== EXERCISE 1 ==
Say whether each statement agrees with the Hedy Lamarr text. Answer yes or no for each and quote the deciding words of the text. (a) Lamarr earned money from her invention. (b) Lamarr created the basis of technology used in Bluetooth. (c) Lamarr spent the end of her life in forced exile.
-- Begin PAGE EXCERPT --
Bombshell: The Hedy Lamarr Story (2017)

Hedy Lamarr was many things, not the least of them a Hollywood star and actress known more for her beauty than her undoubted talent. But she was also just this side of a genius, a talented inventor who created (among other things) the basis of the technology employed in cell phones, Bluetooth, military and satellite communications, and Wifi signals. Without Lamarr, our world today would be very different, yet she never made a dollar off of her invention. Instead she was often treated as a sort of campy secondary player, a Hollywood star fallen low in the wake of drugs and bad marriages, finally living out her life in voluntary exile as she grew sensitive about her age and appearance.
-- End PAGE EXCERPT --
-- Begin ITEMS --
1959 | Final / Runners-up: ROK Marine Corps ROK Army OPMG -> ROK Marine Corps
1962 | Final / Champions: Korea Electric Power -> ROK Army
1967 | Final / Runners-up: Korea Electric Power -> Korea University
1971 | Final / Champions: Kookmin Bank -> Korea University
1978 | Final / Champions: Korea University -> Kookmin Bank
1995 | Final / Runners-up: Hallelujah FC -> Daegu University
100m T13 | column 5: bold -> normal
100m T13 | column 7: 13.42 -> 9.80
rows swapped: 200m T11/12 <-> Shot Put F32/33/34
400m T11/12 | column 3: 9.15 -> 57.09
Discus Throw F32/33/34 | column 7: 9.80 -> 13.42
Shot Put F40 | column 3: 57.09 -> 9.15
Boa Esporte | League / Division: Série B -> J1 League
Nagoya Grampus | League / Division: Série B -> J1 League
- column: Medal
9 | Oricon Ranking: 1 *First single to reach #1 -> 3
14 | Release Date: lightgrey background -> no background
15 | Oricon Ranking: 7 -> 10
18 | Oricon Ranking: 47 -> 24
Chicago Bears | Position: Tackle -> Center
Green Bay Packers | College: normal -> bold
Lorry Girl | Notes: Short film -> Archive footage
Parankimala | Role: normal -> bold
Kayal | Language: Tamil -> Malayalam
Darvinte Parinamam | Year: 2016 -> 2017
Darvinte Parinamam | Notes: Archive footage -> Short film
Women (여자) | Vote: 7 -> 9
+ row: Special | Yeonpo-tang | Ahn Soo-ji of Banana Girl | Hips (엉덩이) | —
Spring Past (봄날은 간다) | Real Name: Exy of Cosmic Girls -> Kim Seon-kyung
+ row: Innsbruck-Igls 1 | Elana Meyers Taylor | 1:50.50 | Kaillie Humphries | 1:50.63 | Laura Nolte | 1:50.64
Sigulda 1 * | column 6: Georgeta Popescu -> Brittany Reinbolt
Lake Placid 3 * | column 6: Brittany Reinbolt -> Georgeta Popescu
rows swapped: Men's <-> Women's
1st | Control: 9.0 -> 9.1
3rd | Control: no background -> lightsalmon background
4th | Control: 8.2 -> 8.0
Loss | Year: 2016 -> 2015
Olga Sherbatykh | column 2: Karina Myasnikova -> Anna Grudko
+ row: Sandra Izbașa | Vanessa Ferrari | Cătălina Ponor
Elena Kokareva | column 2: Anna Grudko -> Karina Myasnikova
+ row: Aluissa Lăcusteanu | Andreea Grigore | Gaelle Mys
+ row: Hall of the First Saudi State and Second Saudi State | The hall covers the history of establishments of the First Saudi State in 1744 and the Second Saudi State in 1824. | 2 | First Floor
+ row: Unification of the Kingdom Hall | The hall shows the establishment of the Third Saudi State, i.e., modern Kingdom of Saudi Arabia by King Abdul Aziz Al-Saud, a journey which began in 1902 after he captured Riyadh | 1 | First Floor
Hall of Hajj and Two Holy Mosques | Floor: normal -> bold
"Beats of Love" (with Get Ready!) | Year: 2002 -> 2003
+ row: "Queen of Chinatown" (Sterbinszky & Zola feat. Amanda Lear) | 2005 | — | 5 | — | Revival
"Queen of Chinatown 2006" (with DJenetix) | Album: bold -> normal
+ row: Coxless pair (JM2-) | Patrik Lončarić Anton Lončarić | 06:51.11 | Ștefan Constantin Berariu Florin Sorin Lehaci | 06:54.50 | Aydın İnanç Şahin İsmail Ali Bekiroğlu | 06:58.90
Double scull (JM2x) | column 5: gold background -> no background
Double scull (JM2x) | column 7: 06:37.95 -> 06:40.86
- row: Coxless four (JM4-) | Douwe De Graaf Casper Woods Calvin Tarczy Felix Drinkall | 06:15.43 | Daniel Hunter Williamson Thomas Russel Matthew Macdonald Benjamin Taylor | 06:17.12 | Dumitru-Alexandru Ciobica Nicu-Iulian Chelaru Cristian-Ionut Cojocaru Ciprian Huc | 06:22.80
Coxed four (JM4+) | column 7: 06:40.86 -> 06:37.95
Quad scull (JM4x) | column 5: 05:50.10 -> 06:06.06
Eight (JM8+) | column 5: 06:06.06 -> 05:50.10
-- End ITEMS --
== EXERCISE 2 ==
Give the lines of the listing as a numbered list, starting at the first line of the listing and ending at the line that contains "Grigore | Gaelle Mys", with both of those lines included. Leave out blank lines.

== WRITTEN SOLUTION 1 ==
(a) No: "she never made a dollar off of her invention"
(b) Yes: "created (among other things) the basis of the technology employed in cell phones, Bluetooth, military and satellite communications, and Wifi signals"
(c) No: "finally living out her life in voluntary exile"

== WRITTEN SOLUTION 2 ==
1. 1959 | Final / Runners-up: ROK Marine Corps ROK Army OPMG -> ROK Marine Corps
2. 1962 | Final / Champions: Korea Electric Power -> ROK Army
3. 1967 | Final / Runners-up: Korea Electric Power -> Korea University
4. 1971 | Final / Champions: Kookmin Bank -> Korea University
5. 1978 | Final / Champions: Korea University -> Kookmin Bank
6. 1995 | Final / Runners-up: Hallelujah FC -> Daegu University
7. 100m T13 | column 5: bold -> normal
8. 100m T13 | column 7: 13.42 -> 9.80
9. rows swapped: 200m T11/12 <-> Shot Put F32/33/34
10. 400m T11/12 | column 3: 9.15 -> 57.09
11. Discus Throw F32/33/34 | column 7: 9.80 -> 13.42
12. Shot Put F40 | column 3: 57.09 -> 9.15
13. Boa Esporte | League / Division: Série B -> J1 League
14. Nagoya Grampus | League / Division: Série B -> J1 League
15. - column: Medal
16. 9 | Oricon Ranking: 1 *First single to reach #1 -> 3
17. 14 | Release Date: lightgrey background -> no background
18. 15 | Oricon Ranking: 7 -> 10
19. 18 | Oricon Ranking: 47 -> 24
20. Chicago Bears | Position: Tackle -> Center
21. Green Bay Packers | College: normal -> bold
22. Lorry Girl | Notes: Short film -> Archive footage
23. Parankimala | Role: normal -> bold
24. Kayal | Language: Tamil -> Malayalam
25. Darvinte Parinamam | Year: 2016 -> 2017
26. Darvinte Parinamam | Notes: Archive footage -> Short film
27. Women (여자) | Vote: 7 -> 9
28. + row: Special | Yeonpo-tang | Ahn Soo-ji of Banana Girl | Hips (엉덩이) | —
29. Spring Past (봄날은 간다) | Real Name: Exy of Cosmic Girls -> Kim Seon-kyung
30. + row: Innsbruck-Igls 1 | Elana Meyers Taylor | 1:50.50 | Kaillie Humphries | 1:50.63 | Laura Nolte | 1:50.64
31. Sigulda 1 * | column 6: Georgeta Popescu -> Brittany Reinbolt
32. Lake Placid 3 * | column 6: Brittany Reinbolt -> Georgeta Popescu
33. rows swapped: Men's <-> Women's
34. 1st | Control: 9.0 -> 9.1
35. 3rd | Control: no background -> lightsalmon background
36. 4th | Control: 8.2 -> 8.0
37. Loss | Year: 2016 -> 2015
38. Olga Sherbatykh | column 2: Karina Myasnikova -> Anna Grudko
39. + row: Sandra Izbașa | Vanessa Ferrari | Cătălina Ponor
40. Elena Kokareva | column 2: Anna Grudko -> Karina Myasnikova
41. + row: Aluissa Lăcusteanu | Andreea Grigore | Gaelle Mys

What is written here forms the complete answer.